ACLVB, ACV en ABVV zijn de aanslepende discussies over zware beroepen beu en stelden vandaag in het Nationaal Pensioencomité (NPC) een uniek instrument voor dat toelaat om zware beroepen te definiëren. Het resultaat – wetenschappelijk ondersteund – is een belangrijke stap richting een eerlijke definitie van belastend werk. Mensen met belastend werk moeten tijdig kunnen uitstappen en daarvoor niet worden afgestraft met een lagere uitkering of pensioen. ABVV, ACLVB en ACV verwachten van het NPC en de regering dat zij rekening houdt met de expertise, gestoeld op terreinkennis, die de vakbonden aanvoeren.
In 2014 besliste de regering om de wettelijke pensioenleeftijd te verhogen naar 67 jaar. De vakbonden verwierpen dit en verzochten om in elk geval rekening te houden met de zwaarte van het werk. De regering engageerde zich en stelde dat een oplossing gezocht moest worden binnen het NPC. De regering zou deze oplossing respecteren en middelen vrijmaken.
Sinds jaren worden de werknemers geconfronteerd met een afbouw van de stelsels landingsbanen/tijdskrediet, brugpensioen en gelijkgestelde periodes. Een hervorming waarbij geen rekening werd gehouden met de realiteit op het terrein en al zeker niet met de zwaarte van het beroep. Het hele debat werd dan ook nog eens ondermijnd door het beperkte budget dat beslist werd, wat vragen deed rijzen bij de reële manoeuvreerruimte voor de leden van het NPC. De vakbonden bleven aandringen om de kwestie m.b.t. belastend werk uit te diepen en werden hierin gesteund door het rapport van de pensioenexpertencommissie.
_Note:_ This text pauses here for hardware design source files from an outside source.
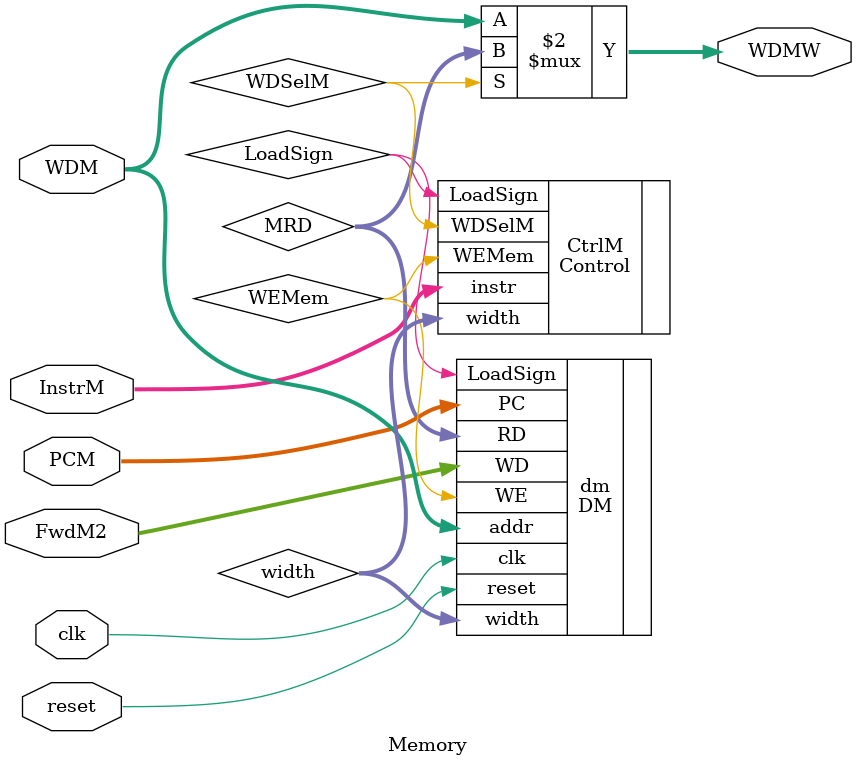
<source format=v>
`timescale 1ns / 1ps
module Memory(
    input clk,
    input reset,
	
    input [31:0] PCM,
    input [31:0] InstrM,
	
    input [31:0] WDM,	// Write Data Mem-Stage
    input [31:0] FwdM2,
	
    output [31:0] WDMW	// Write Data from Mem-Stage to Write-Stage
    );
	wire WEMem;
	wire [1:0] width;
	wire LoadSign;
	wire [31:0] MRD; // Mem Read Data
	
	wire WDSelM;
	
	Control CtrlM(
    .instr(InstrM), 
	
    .WEMem(WEMem), 
    .width(width), 
    .LoadSign(LoadSign), 
    .WDSelM(WDSelM)
    );
	
	DM dm (
    .clk(clk), 
    .reset(reset),
	
    .WE(WEMem), 
    .width(width), 
    .LoadSign(LoadSign), 
	
    .addr(WDM), 
    .WD(FwdM2), 
	
    .RD(MRD), 
    .PC(PCM)
    );
	
	assign WDMW = (WDSelM == 0)? WDM : MRD;


endmodule

</source>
ABVV, ACV en ACLVB stellen nu een vernieuwende, methodologische inbreng voor met een repertorium van beroepsrisicofactoren die een impact hebben op de gezondheid. Het houdt rekening met alle objectiveerbare factoren in de arbeidssituatie van de werknemer. Deze risicofactoren zijn onderverdeeld in 4 categorieën met duidelijke, registreerbare, meetbare en objectiveerbare criteria, zoals was overeengekomen in een eerste rapport van het Nationaal Pensioencomité in de zomer vorig jaar.
Deze 4 categorieën zijn de fysieke belasting, de arbeidsorganisatie, het veiligheidsrisico en de mentale gezondheid/emotionele belasting. De vakbonden hebben zich voor hun voorstel gebaseerd op de huidige regelgeving en praktijken i.v.m. welzijn en op het werk (o.a. van bestaande praktijken en bestanden van externe diensten). Deze benadering maakt het mogelijk om de blootstelling van de individuele werknemer aan collectieve risicofactoren in kaart te brengen en op te volgen.